昏睡过去之前,脑海中仅剩他最后一秒在耳边的话语。
“芊娘,是我对不住你,孝就是天啊。”
第二日,我是被婆婆身边的大丫鬟芙蓉叫起来的。
“夫人,今日虽不用请安,但老夫人有要事同您商议,请快些。”
芙蓉面无表情,那张本就木头一般的脸此刻更加冰冷。
“母亲寻我何时?可是小叔的腿有治了?”
我轻声询问着芙蓉,试图从她口中探出一些消息来。
可她脚步匆匆,我也不得不闭上嘴将疑问全部吞入肚子里的麻利得快些动着我裙摆之下的绣鞋。

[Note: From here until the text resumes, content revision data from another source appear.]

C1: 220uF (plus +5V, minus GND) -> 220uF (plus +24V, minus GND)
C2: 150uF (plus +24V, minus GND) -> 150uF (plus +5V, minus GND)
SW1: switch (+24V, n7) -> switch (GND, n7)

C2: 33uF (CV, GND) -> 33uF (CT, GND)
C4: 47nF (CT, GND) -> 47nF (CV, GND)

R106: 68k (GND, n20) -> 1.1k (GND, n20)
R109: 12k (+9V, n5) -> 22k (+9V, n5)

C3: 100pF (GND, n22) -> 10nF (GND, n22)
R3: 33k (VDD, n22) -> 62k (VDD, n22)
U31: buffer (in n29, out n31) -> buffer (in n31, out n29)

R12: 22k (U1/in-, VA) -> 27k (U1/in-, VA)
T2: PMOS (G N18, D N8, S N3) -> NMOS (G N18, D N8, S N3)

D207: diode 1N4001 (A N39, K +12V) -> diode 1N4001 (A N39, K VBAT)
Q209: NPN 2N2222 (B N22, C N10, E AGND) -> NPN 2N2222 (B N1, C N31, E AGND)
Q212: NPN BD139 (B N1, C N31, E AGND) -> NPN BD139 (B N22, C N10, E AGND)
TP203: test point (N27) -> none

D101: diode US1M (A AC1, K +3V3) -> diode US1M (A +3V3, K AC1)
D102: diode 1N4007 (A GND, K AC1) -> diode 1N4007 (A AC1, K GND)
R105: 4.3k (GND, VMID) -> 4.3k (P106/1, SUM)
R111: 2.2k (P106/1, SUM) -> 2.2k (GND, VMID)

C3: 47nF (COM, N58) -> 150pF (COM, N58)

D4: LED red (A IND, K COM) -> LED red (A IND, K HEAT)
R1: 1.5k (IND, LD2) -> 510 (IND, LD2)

“芊芊啊,你来啦,落座,这是你最爱吃的桂花糖糕,我一早吩咐下人去买的。”
谢夫人坐在正厅的攒玉雕花的红木太师椅上,看到我来赶忙笑脸相迎招了招手。
“给母亲请安,是芊芊来迟了。”
我适时的讨巧卖乖的笑着,顾不上身体的酸疼行了一个恭恭敬敬的礼仪。
看着那盘还带着热气的糖糕,
我只觉得心惊肉跳,只因为这般示好非奸即盗。
我小门小户能攀得上谢家全靠谢琛对我的爱慕和福女转世的称号。
自从我嫁进来,
婆母对我一直都是不冷不淡的态度,每天的注意力也全都放在二郎谢材身上。
只是今日这般又笑又买糕,再加上大郎昨夜的古怪表现,我的心一下凉了半截。
“芊芊啊,娘知道你和大郎夫妻恩爱,和睦相处,娘本不愿这样的,可你看…..呜呜…..你弟弟谢材刚弱冠就摔断了腿,大夫说可能…..可能…..,娘求求你了,娘不能看着二郎没有孩子,百年后孤独终老…….就兼祧两房吧,娘求你了。”
婆母呜咽的用手绢擦拭着泪水将话全部吐露了出来,
这话一出我的凉了一半的心终于凉透了。
“娘,絮絮才刚1岁,我…….”
我瞪着眼睛看着她,本是七月的盛夏,
但我却狠狠的打了个冷颤,连带着心中的悲凉不住翻涌着,像是潮水一般不住的席卷蔓延上全身。
想说为什么要想出这么个办法,又为什么如此偏心小叔,
让谢琛和小叔即将迎娶的新妇缠绵卧榻,而我就要抱着孩子苦苦守到天亮。
我有千百句话可以说出来,可就在对上她充满血丝的眼睛,青紫的眼底时缄默了。
最后的只化成一句,
“大郎怎么说?”
“大郎他同意了,只要你点头。”
听了我的问话,婆母也不哭了,保养得当的手攥着袖帕就摸上我的胳膊。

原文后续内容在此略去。